Em Shennan, a larga artéria de dez faixas que atravessa a densa malha de arranha-céus do distrito financeiro da cidade — o edifício mais alto é o Ping An Finance Center, com 550 metros –, os automóveis com matriculas verdes, a marca que distingue os elétricos dos veículos de combustão interna, são já predominantes.
No ano passado, foram vendidos na China quase seis milhões de carros elétricos — mais do que em todos os outros países do mundo juntos.
Em Shenzhen, uma pacata vila de pescadores até à abertura da China à economia de mercado, nos anos 1980, quase 60% dos novos carros vendidos no ano passado eram movidos a eletricidade. No total, circulam nas ruas da cidade 740.000 carros elétricos. “Temos uma das mais altas taxas de penetração do mundo”, assegurou o presidente da câmara, Qin Weizhong, em conferência de imprensa. O objetivo é alcançar 1,3 milhões de unidades, até 2025, apontou.
A dimensão do mercado chinês propiciou a ascensão de marcas locais, incluindo a BYD, NIO ou Xpeng, que ameaçam agora o ‘status quo’ de uma indústria dominada há décadas pelas construtoras alemãs, japonesas e norte-americanas.
“As marcas tradicionais estão a trazer brinquedos analógicos para um parque digital”, descreveu Tu Le, o diretor da consultora Sino Auto Insights, à agência Lusa. O título de uma reportagem publicada pelo The New York Times é igualmente enfático: “Para o mercado automóvel da China, o elétrico não é o futuro. É o Presente”.
O “presente” é resultado de mais de uma década de subsídios, investimento a longo prazo e gastos com infraestrutura. “Foi preciso uma política industrial focada, muita paciência e muito capital”, resumiu Tu.
Em 2014, o líder chinês, Xi Jinping, afirmou que o desenvolvimento de carros elétricos era a única forma de a China se converter numa “potência do setor automóvel”. O país estabeleceu então como meta que os carros elétricos deviam representar 20% do total das vendas até 2025. Esse valor foi ultrapassado no ano passado, quando um em cada quatro veículos vendidos na China era elétrico.
Este rácio é também explicado pelas medidas adotadas nas principais cidades da China, que limitam a venda de automóveis, visando combater a poluição e o congestionamento do trânsito.
Shenzhen, por exemplo, concede apenas 100 mil matrículas por ano: 10 mil são atribuídas por lotaria e as restantes são leiloadas. Quem recorre à lotaria pode demorar anos até conseguir licença para comprar automóvel. Nos leilões, uma matricula chega a ser vendida por mais do que o equivalente a 10.000 euros.

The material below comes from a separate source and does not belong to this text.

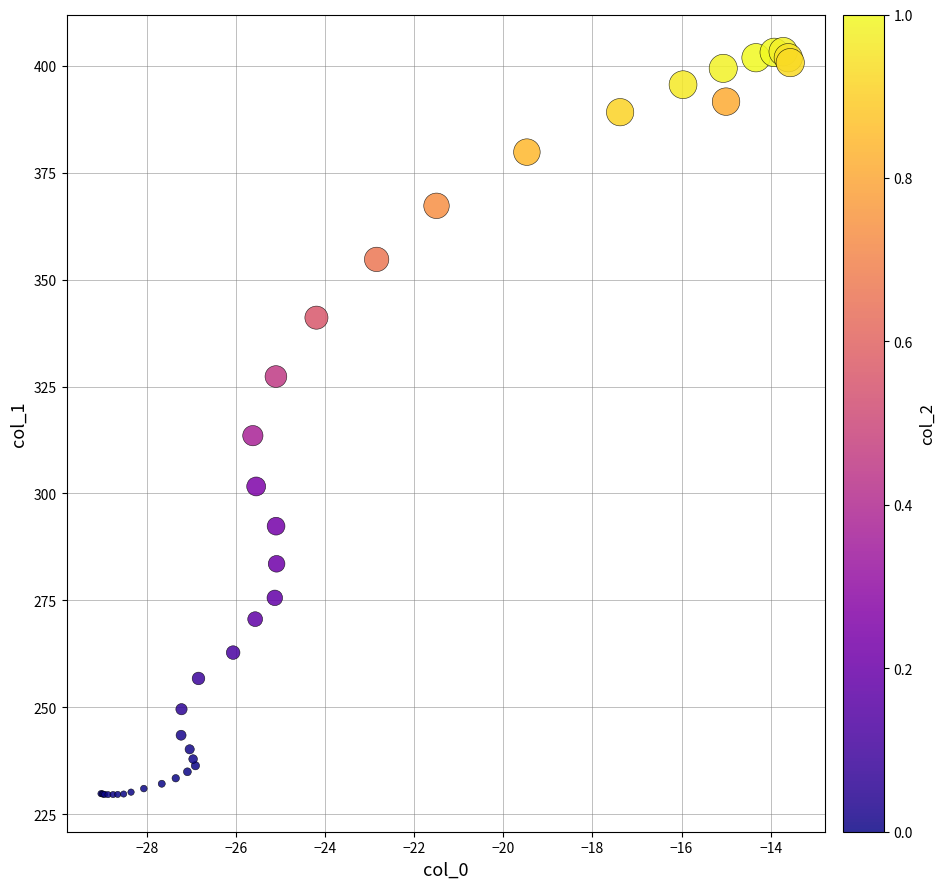

What Y value in the scatter plot is closest to 316?

313.5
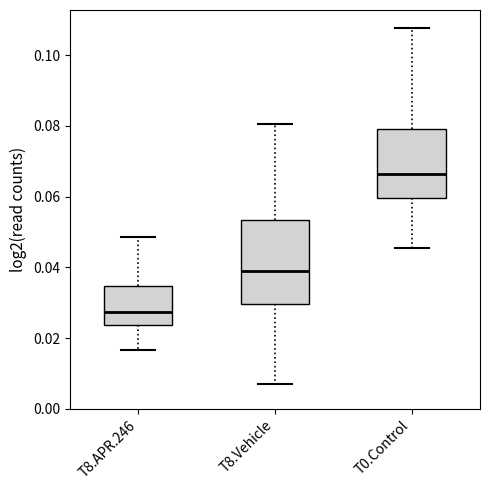

Comparing the boxes themselves (not the whiskers), which one is the tallest?

T8.Vehicle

Em 2017, a cidade introduziu as matriculas verdes para os veículos elétricos, que não estão sujeitas ao sistema de racionamento. O governo local oferece ainda um subsídio de até 10.000 yuan (1.350 euros), por veículo, a quem adquirir um carro elétrico, para além de isenção fiscal.
Cinco das dez marcas de veículos elétricos mais vendidas no mundo são agora chinesas. A maior é a BYD, que fica apenas atrás da norte-americana Tesla. O domínio chinês alarga-se também à indústria de baterias. As chinesas CATL e BYD são os maiores fabricantes mundiais. Pequim mantém ainda forte controlo no acesso a matérias-primas essenciais, incluindo terras raras.

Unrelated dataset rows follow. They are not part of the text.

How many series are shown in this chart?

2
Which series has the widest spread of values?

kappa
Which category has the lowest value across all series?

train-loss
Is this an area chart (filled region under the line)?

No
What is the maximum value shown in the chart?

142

Em entrevista à Lusa, Tu Le lembrou que o “catalisador” que obrigou as marcas chinesas a dar um salto qualitativo foi a abertura da fábrica da Tesla em Xangai, em 2019. A produção local deu à construtora norte-americana acesso aos mesmos subsídios e incentivos fiscais usufruídos pelos concorrentes chineses.
“Foi o efeito siluro”, observou o consultor, numa referência ao peixe que é um dos maiores predadores nos rios europeus e asiáticos, constituindo uma ameaça à sobrevivência de várias espécies locais. “Havia muitos peixes gordos e preguiçosos no lago, mas a entrada de um siluro obrigou a que se fortalecessem”.
Tu frisou que as marcas competem agora na China em preço e qualidade. “Não é mais uma questão de subsídios”, notou. “É o mercado a funcionar”.
Yang Li, um operário natural da cidade de Shijiazhuang, no norte da China, trocou recentemente um carro de combustão por um modelo elétrico, após ter feito contas às despesas diárias com gasolina versus com o abastecimento elétrico.
“Fica oito vezes mais barato”, disse. “A longo prazo, compensa”.